Renungan Harian
Sepotong Kebenaran

Hakim-Hakim 17:1-13; Roma 10:3, 4

“Pada zaman itu tidak ada raja di antara orang Israel; setiap orang berbuat apa yang benar menurut pandangannya sendiri” (Hakim-Hakim 17:6).

 

Orang berbuat apa yang menurutnya benar. Ini yang terjadi pada zaman Hakim-Hakim. Karena itulah Mikha membuat berhala dan menurutnya ini benar. Apalagi dia mencoba membenarkan dirinya sendiri dengan “membajak” seorang Lewi untuk dijadikan imam dengan imbalan sepuluh uang perak.
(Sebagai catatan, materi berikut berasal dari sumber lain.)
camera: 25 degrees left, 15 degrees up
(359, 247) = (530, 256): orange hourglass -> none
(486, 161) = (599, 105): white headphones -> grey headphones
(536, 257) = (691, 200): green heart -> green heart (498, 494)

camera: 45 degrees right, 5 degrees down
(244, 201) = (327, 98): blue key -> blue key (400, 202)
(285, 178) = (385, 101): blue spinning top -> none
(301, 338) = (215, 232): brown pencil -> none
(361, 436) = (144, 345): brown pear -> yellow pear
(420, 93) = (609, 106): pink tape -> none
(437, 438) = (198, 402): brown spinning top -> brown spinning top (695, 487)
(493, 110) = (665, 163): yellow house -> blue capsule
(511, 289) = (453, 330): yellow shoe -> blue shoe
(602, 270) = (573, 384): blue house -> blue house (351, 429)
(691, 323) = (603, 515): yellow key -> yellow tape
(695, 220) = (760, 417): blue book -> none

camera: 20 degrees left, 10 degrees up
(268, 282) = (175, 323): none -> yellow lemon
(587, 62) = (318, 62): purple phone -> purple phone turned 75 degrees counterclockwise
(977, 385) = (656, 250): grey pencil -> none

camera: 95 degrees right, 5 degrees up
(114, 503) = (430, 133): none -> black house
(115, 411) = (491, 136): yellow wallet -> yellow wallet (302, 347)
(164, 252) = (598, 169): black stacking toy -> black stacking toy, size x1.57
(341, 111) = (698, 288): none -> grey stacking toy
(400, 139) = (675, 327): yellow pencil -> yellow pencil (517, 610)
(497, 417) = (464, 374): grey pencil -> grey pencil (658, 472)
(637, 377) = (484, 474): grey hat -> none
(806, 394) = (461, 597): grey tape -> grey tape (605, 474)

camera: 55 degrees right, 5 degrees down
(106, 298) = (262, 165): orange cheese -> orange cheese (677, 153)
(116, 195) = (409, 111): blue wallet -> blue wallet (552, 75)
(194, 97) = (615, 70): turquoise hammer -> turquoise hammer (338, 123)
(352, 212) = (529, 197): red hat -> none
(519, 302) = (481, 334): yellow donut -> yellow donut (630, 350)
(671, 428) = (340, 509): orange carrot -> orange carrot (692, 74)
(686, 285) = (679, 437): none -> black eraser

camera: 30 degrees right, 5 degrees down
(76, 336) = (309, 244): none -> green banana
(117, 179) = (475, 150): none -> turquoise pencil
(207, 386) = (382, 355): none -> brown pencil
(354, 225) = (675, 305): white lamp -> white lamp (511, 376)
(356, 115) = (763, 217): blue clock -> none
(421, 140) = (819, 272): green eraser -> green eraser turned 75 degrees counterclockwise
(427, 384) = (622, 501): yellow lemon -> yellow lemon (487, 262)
Celakanya kedua orang ini sama-sama mengira bahwa apa yang dilakukannya benar.

Setiap orang mempunyai pendirian. Setiap orang mempunyai pendapat masing-masing. Tetapi bukan berarti bahwa dia berhak mendirikan kebenaran dari pendiriannya itu. 

Ada sebuah cerita seorang Musafir yang sedang memungut “kebenaran”. Seorang iblis yunior dengan gusar berkata kepada seniornya, “Kapten, mengapa Anda tidak marah dan mencoba menghalangi musafir itu memungut kebenaran?” Sambil tersenyum, iblis yang dipanggil “kapten” itu berkata, “Aku biarkan! Asal yang dipungut itu cuma sepotong kebenaran!”

Dengan sepotong kebenaran itu, manusia dengan pongahnya berkata bahwa dia telah menemukan seluruh kebenaran. Dan sepotong kebenaran itu tidak lebih kecil bahayanya dengan kesesatan.

Kebenaran yang sempurna ada di dalam firman Allah. Pengalaman yang Anda dapatkan tidak dapat dijadikan landasan suatu kebenaran. Dan inilah kesalahan yang sering terjadi. Mentang-mentang punya banyak pengalaman lalu dengan gegabah menuliskannya menjadi dogma. Memang meyakinkan, apalagi pengalamannya itu sungguh spektakuler, dan celakanya orang Kristen sendiri banyak yang menyukai perkara yang spektakuler, tanpa mengeceknya kembali menurut standar firman Tuhan yang benar.

Apa yang dilakukan Mikha dan orang Lewi menurutnya adalah benar. Mereka memang kehilangan tuntunan, sebab tidak ada nabi pada saat itu. tetapi bukan berarti mereka dengan seenaknya mendirikan kebenaran sendiri. Di sinilah letak kesalahan banyak orang Kristen.

 

Renungan:

Firman Allah adalah kebenaran yang sempurna. Berikanlah tempat kepada firman Tuhan sebagai yang terutama. Jangan mendirikan kebenaran dari sepotong kebenaran.

 

Mendirikan kebenaran dari sepotong kebenaran membuat orang menjadi tersesat.